I am using CUDA SDK 3.2 on Windows 7. Suppose for each kernel, through profiling we know the execution time of this kernel is A. Then if we run this kernel N times continuously(For detailed information, please refer to the bottom), then the expected execution time is supposed to be NA. We also use a timer to measure the actual execution time of N runs. On Quadro FX4800, the expected time match the measured time well. If there is any deviation, it is smaller than 5%. However, on Fermi GTX580, this deviation is as large as 50%. For most of the kernels I’ve tested, the deviation is as large as this. The time for running this kernel N times actually is about 1.5NA instead of the supposed time NA(actual execution time is about 50% longer).

**Records provided**
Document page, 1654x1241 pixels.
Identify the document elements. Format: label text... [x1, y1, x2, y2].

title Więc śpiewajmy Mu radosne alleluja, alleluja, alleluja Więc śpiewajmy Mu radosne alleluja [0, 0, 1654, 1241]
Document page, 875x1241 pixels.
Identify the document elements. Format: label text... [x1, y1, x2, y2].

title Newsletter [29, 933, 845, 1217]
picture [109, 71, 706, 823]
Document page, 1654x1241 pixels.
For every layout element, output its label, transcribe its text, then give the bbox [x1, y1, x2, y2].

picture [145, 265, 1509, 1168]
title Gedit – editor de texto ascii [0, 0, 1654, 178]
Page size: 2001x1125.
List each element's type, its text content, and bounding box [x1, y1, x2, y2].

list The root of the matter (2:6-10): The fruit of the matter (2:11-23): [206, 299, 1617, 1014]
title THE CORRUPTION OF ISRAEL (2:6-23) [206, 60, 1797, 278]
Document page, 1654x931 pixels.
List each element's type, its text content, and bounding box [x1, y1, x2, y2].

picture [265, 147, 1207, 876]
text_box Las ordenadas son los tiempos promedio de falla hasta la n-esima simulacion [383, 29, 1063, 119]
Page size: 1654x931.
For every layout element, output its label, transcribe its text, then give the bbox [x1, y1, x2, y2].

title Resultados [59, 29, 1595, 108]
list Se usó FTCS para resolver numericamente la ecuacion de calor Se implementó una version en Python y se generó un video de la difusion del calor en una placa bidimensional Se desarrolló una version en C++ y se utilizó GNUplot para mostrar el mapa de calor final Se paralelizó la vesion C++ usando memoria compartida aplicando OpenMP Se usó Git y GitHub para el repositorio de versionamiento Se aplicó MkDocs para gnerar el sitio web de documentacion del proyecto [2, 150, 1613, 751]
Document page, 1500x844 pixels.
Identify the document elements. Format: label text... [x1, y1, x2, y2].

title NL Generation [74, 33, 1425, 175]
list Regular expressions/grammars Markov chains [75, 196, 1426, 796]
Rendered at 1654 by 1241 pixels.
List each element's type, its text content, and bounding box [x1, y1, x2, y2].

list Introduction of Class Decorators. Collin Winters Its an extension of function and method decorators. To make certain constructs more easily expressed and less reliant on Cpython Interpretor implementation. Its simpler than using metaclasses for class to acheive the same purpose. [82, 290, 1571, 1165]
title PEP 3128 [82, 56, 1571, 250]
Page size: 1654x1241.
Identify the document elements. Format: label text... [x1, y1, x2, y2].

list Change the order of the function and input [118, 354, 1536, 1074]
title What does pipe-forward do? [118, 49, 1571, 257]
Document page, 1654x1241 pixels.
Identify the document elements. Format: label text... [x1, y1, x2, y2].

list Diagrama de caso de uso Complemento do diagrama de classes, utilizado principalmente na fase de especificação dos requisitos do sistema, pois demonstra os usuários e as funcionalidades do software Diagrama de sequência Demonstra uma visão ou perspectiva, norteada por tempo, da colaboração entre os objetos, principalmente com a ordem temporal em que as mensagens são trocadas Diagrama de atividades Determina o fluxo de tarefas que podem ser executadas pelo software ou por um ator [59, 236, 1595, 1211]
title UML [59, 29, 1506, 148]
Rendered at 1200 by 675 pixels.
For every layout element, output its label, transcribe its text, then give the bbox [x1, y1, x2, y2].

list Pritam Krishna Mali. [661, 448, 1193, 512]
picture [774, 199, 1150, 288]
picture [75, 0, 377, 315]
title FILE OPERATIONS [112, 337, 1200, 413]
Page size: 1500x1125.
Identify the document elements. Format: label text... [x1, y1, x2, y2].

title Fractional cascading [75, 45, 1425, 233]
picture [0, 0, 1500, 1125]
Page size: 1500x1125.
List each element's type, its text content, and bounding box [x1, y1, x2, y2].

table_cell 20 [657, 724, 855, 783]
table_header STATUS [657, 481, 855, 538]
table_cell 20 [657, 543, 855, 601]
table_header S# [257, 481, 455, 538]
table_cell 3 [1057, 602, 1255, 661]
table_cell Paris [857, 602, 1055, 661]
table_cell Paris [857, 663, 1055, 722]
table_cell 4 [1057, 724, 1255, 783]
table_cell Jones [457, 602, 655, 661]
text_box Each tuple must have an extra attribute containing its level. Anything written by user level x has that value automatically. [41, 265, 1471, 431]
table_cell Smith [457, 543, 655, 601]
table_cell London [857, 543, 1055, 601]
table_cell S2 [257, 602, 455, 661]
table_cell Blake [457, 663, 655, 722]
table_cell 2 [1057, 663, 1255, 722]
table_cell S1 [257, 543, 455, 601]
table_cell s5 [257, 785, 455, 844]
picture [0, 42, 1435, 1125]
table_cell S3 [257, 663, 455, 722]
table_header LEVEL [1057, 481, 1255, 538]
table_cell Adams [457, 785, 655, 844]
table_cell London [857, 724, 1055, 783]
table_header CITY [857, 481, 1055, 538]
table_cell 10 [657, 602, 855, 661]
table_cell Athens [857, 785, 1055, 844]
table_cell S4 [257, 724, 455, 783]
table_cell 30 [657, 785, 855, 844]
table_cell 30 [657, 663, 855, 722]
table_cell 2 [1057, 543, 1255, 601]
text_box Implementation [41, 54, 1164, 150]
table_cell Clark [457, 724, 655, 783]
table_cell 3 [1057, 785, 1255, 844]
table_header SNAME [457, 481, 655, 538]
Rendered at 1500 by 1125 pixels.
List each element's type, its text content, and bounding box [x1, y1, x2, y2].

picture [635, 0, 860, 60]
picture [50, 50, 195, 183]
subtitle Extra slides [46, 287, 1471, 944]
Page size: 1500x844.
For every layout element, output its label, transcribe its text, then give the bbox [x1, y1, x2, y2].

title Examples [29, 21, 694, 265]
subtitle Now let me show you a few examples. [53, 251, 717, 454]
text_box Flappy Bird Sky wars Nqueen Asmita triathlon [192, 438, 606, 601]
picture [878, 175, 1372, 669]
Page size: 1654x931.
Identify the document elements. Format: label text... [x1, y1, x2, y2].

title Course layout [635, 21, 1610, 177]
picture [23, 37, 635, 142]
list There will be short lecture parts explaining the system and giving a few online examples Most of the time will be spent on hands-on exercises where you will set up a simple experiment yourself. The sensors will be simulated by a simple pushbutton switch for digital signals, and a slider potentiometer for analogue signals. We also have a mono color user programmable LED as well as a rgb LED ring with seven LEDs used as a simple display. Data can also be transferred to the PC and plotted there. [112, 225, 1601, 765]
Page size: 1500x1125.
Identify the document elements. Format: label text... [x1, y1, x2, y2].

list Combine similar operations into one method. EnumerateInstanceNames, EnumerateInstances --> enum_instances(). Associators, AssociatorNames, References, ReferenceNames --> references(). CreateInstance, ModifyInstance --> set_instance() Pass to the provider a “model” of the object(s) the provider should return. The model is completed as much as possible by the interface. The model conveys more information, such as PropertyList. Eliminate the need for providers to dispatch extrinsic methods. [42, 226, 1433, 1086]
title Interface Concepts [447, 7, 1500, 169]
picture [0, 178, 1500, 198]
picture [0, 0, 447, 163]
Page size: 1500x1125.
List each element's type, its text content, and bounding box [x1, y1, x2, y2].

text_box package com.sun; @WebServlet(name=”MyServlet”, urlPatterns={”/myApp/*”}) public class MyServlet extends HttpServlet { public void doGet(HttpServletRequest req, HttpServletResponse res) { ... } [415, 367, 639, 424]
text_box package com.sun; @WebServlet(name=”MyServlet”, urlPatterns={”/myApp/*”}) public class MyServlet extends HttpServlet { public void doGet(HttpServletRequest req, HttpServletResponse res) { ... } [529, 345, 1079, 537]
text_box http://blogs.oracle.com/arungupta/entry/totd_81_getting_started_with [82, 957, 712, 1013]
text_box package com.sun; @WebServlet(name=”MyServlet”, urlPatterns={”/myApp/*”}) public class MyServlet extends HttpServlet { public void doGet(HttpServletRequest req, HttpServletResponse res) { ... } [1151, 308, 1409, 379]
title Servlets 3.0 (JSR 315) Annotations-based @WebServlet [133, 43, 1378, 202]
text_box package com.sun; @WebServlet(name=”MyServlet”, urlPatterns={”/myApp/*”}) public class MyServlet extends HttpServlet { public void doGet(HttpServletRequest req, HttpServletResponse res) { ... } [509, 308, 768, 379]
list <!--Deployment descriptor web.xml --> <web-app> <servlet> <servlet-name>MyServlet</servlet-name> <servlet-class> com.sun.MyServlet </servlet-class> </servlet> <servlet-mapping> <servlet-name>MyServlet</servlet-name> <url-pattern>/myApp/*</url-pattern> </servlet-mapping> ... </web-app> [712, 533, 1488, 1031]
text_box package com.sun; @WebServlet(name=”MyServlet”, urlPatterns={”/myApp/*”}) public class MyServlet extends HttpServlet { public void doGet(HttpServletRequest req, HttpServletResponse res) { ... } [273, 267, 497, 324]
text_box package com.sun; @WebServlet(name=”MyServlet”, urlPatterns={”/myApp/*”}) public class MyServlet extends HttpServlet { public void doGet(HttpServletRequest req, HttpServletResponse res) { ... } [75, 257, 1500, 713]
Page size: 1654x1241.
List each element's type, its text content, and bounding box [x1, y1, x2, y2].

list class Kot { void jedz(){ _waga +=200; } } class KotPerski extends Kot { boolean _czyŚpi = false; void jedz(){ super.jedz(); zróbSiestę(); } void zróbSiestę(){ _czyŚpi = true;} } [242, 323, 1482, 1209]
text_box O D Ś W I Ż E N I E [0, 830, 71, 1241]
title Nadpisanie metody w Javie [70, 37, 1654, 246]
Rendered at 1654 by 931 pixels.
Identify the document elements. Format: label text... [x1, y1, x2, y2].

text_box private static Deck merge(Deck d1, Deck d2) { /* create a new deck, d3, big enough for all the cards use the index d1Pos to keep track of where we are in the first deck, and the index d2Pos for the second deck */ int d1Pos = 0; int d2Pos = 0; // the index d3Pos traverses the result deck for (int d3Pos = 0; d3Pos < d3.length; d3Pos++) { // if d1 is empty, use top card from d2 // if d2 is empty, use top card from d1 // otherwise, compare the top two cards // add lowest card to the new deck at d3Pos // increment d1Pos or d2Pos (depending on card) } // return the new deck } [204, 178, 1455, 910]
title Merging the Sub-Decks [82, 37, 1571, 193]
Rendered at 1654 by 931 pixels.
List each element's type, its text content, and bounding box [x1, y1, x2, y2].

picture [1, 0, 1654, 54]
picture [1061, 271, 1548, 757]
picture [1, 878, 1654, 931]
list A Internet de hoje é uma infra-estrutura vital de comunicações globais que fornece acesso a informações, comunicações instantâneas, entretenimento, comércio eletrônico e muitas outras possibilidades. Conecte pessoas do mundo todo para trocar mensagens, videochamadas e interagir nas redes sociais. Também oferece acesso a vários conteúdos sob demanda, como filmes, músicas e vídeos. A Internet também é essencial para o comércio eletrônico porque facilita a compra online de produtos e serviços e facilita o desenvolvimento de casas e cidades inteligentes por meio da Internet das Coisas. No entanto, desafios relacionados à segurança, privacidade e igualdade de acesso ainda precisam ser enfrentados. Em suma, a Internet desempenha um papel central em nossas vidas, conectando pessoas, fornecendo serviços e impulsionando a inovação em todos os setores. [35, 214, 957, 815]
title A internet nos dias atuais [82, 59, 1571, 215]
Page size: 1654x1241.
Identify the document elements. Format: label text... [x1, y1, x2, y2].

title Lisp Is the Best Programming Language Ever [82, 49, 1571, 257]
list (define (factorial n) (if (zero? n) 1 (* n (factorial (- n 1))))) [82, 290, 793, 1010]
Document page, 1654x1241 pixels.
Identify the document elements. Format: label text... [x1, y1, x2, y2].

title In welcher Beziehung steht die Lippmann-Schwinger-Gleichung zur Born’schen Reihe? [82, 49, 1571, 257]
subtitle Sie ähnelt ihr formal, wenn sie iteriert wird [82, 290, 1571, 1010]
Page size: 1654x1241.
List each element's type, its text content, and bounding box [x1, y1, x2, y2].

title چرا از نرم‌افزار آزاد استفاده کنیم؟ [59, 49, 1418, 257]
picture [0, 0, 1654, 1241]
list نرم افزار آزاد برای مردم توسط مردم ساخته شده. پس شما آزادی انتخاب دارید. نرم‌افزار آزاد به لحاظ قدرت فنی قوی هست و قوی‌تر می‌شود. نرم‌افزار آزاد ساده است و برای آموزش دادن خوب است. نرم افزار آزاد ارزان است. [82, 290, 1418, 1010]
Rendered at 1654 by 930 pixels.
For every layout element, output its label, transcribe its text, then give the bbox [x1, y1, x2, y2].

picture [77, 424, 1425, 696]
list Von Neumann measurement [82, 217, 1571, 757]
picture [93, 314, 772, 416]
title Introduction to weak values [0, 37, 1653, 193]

**What to do**
1 – From the CUDA timing post, copy word for word the part that opens with the words containing "I am using CUDA" and closes with "about 50% longer).".
2 – In the CUDA timing post, how large is any deviation between expected and measured time on the Quadro FX4800?
3 – Write what comes next in the CUDA timing post, picking up after its final sentence.

**Answers to the tasks**
1 –
I am using CUDA SDK 3.2 on Windows 7. Suppose for each kernel, through profiling we know the execution time of this kernel is A. Then if we run this kernel N times continuously(For detailed information, please refer to the bottom), then the expected execution time is supposed to be NA. We also use a timer to measure the actual execution time of N runs. On Quadro FX4800, the expected time match the measured time well. If there is any deviation, it is smaller than 5%. However, on Fermi GTX580, this deviation is as large as 50%. For most of the kernels I’ve tested, the deviation is as large as this. The time for running this kernel N times actually is about 1.5NA instead of the supposed time NA(actual execution time is about 50% longer).

2 – It is smaller than 5%.

3 –
Compared to old GPGPUs, Fermi is a very new architecture. From Fermi’s documents, we know that different kernels from the same context can execute concurrently. Because of this new feature, it is reasonable that there might be some deviation. But the question is that if this is the case, then actual execution time should be smaller, such as NA/1.5 instead of the larger one such as NA*1.5.
Feel pretty confusing. Anyone can help me out? Appreciate your valuable opinion.
##############################################################
–For a single run, it is as follows:
clEnqueueNDRangeKernel();
clFinish();
–For N times run, it is as follows:
StartTimming
for(int i=0; i<N; i++)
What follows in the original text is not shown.